9. Based on the above said broad legal spectrum, when the award passed by the Arbitrator is considered, it is clear that the Arbitrator, after elaborate discussion of factual position has come to the conclusion that an undertaking has been obtained from the first respondent on 11.09.1996 and found that the same cannot be said to be an undertaking given by the first respondent of its free will. In this regard the Arbitrator has factually come to the conclusion that the staff of the petitioner Corporation were aware of the prevalence of two categories of gunnies, viz., 2 lbs and 2.25 lbs weight of gunnies and of other specifications and in spite of the same, such specifications were not incorporated in the tender conditions and in the agreement, but the petitioner insisted the same by way of undertaking in the midst of transaction. In fact, the Arbitrator has further found that even assuming that the undertaking was voluntarily given, after such undertaking, there was no time for the first respondent to complete the supply of rice, since the first respondent had to adhere to the time frame. The Arbitrator also found that at the time of supply, the Senior Manager (Quality Control) of the petitioner Corporation was camping at Vijayawada, who had admitted that 2.25 lbs gunnies were not available in Andhra Pradesh and the same were available only in Calcutta. This is clearly a factual finding given by the Arbitrator, which cannot be reappreciated by this Court while deciding about the validity or otherwise of the award.
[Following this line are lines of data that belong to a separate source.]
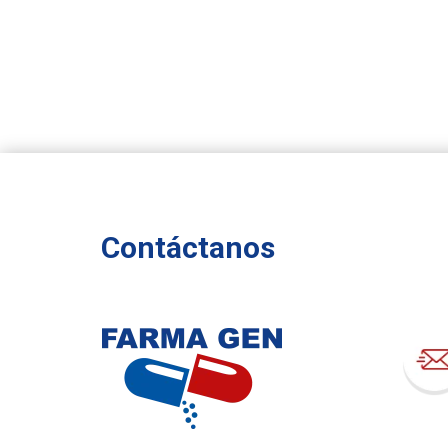
Contáctanos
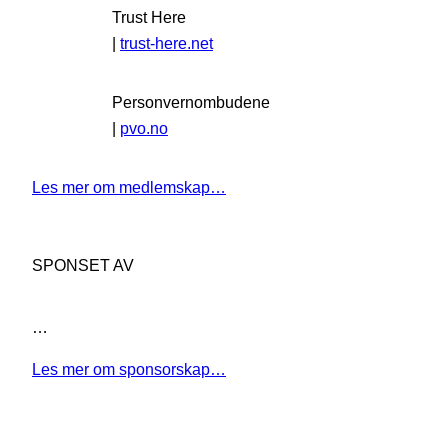
Trust Here
|
trust-here.net
Personvernombudene
|
pvo.no
Les mer om medlemskap…
SPONSET AV
…
Les mer om sponsorskap…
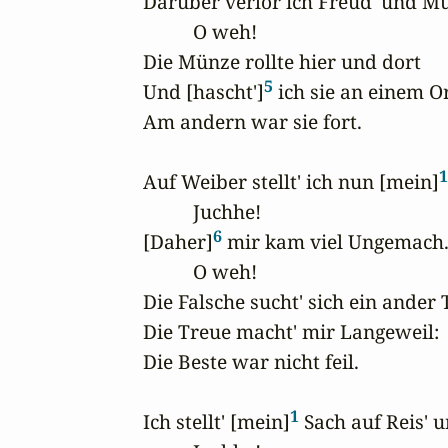
Darüber verlor ich Freud' und Mu
          O weh!

Die Münze rollte hier und dort

5
Und [hascht']
 ich sie an einem Ort
Am andern war sie fort.

1
Auf Weiber stellt' ich nun [mein]
          Juchhe!

6
[Daher]
 mir kam viel Ungemach.
          O weh!

Die Falsche sucht' sich ein ander T
Die Treue macht' mir Langeweil:

Die Beste war nicht feil.

1
Ich stellt' [mein]
 Sach auf Reis' u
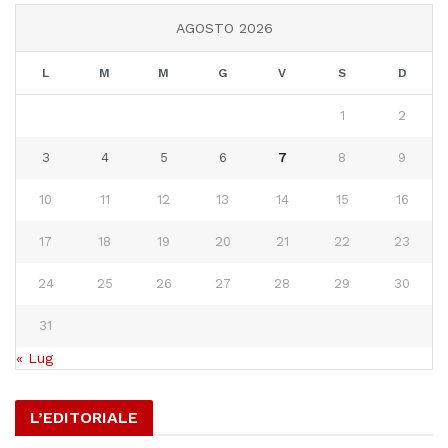
AGOSTO 2026
L
M
M
G
V
S
D
1
2
3
4
5
6
7
8
9
10
11
12
13
14
15
16
17
18
19
20
21
22
23
24
25
26
27
28
29
30
31
« Lug
L’EDITORIALE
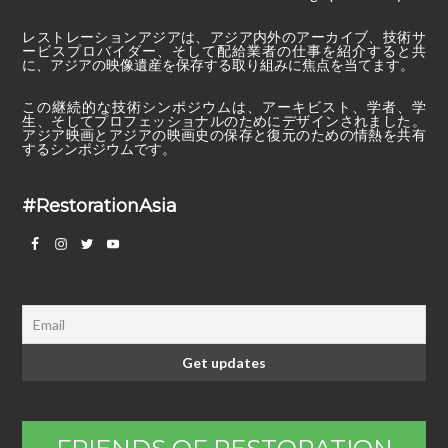
レストレーションアジアは、アジア内外のアーカイブ、技術サ
ービスプロバイダー、そして配給業者の仕事を紹介すると共
に、アジアの映像遺産を保存する取り組みに焦点を当てます。
この継続的な技術シンポジウムは、アーキビスト、学者、学
生、そしてプロフェッショナルのためにデザインされました。
アジア映画とアジアの映画史の保存と復元のための情熱を共有
するシンポジウムです。
#RestorationAsia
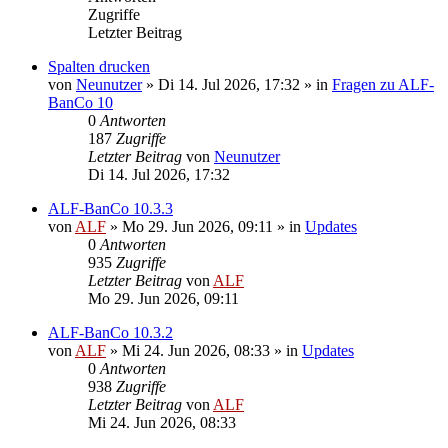
Zugriffe
Letzter Beitrag
Spalten drucken
von
Neunutzer
»
Di 14. Jul 2026, 17:32
» in
Fragen zu ALF-
BanCo 10
0
Antworten
187
Zugriffe
Letzter Beitrag
von
Neunutzer
Di 14. Jul 2026, 17:32
ALF-BanCo 10.3.3
von
ALF
»
Mo 29. Jun 2026, 09:11
» in
Updates
0
Antworten
935
Zugriffe
Letzter Beitrag
von
ALF
Mo 29. Jun 2026, 09:11
ALF-BanCo 10.3.2
von
ALF
»
Mi 24. Jun 2026, 08:33
» in
Updates
0
Antworten
938
Zugriffe
Letzter Beitrag
von
ALF
Mi 24. Jun 2026, 08:33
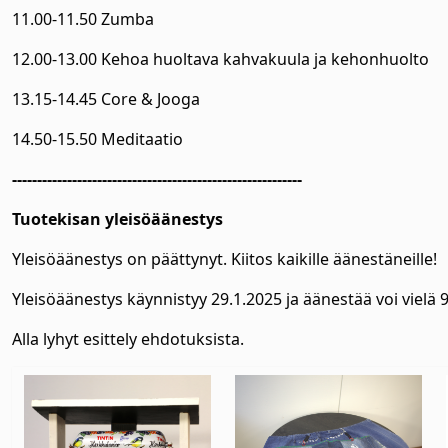
11.00-11.50 Zumba
12.00-13.00 Kehoa huoltava kahvakuula ja kehonhuolto
13.15-14.45 Core & Jooga
14.50-15.50 Meditaatio
----------------------------------------------------------
Tuotekisan yleisöäänestys
Yleisöäänestys on päättynyt. Kiitos kaikille äänestäneille!
Yleisöäänestys käynnistyy 29.1.2025 ja äänestää voi vielä 
Alla lyhyt esittely ehdotuksista.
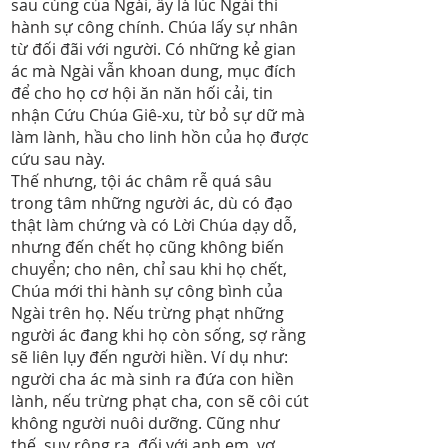
sau cùng của Ngài, ấy là lúc Ngài thi
hành sự công chính. Chúa lấy sự nhân
từ đối đãi với người. Có những kẻ gian
ác mà Ngài vẫn khoan dung, mục đích
để cho họ cơ hội ăn năn hối cải, tin
nhận Cứu Chúa Giê-xu, từ bỏ sự dữ mà
làm lành, hầu cho linh hồn của họ được
cứu sau này.
Thế nhưng, tội ác châm rễ quá sâu
trong tâm những người ác, dù có đạo
thật làm chứng và có Lời Chúa dạy dỗ,
nhưng đến chết họ cũng không biến
chuyển; cho nên, chỉ sau khi họ chết,
Chúa mới thi hành sự công bình của
Ngài trên họ. Nếu trừng phạt những
người ác đang khi họ còn sống, sợ rằng
sẽ liên lụy đến người hiền. Ví dụ như:
người cha ác mà sinh ra đứa con hiền
lành, nếu trừng phạt cha, con sẽ côi cút
không người nuôi dưỡng. Cũng như
thế, suy rộng ra, đối với anh em, vợ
10. In respect of the quality of gunnies, the Arbitrator in categoric terms, based on the tender conditions and agreement clause, has decided that neither the tender conditions nor agreement clauses give full specifications of gunnies such as their weight, whether 2 lbs. or 2.25 lbs., and the quality of gunnies was raised for the first time on 02.09.1996 only, when the Senior Manager (Quality Control) of the petitioner Corporation who was camping at Vijayawada sought for a clarification from the Head Office through fax message. While the tender conditions were given in June, 1996 and agreement was entered into on 20.07.1996, the undertaking is stated to have been given by the first respondent on 11.09.1996. It is also relevant to point out that the Arbitrator has factually found that on the request made by the Senior Manager (Quality Control), the Chairman-cum-Managing Director of the petitioner Corporation gave a clarification permitting him to accept the rice packed in B-Twill N.B. or O.U.N.B. of 2 lbs. and 100 kg capacity gunnies with 800 to 900 grams weight with a gunny cut of Rs. 2,66 per piece and B-Twill N,B. or O.U.N.B,. of 2 lbs. and 7 5 kg capacity gunnies with 650 to 750 grams weight with a gunny cut of Rs. 2.10 per piece. It was only after the clarification given by the Chairman-cum-Managing Director in the above said manner, the first respondent has given an undertaking on 10.09.1996 and therefore, on the factual circumstances stated above, I am of the considered view that the Arbitrator has correctly come to the conclusion that the undertaking, which never formed part of either the terms and conditions of the tender or the agreement entered in July, 1996, can be presumed to have been obtained out of compulsion.
11. In view of the above said facts and inasmuch as the Arbitrator has decided the issue based on the factual circumstances and evidence, I do not see any reason to interfere with the award passed by the Arbitrator. According, the original petition is dismissed. No costs.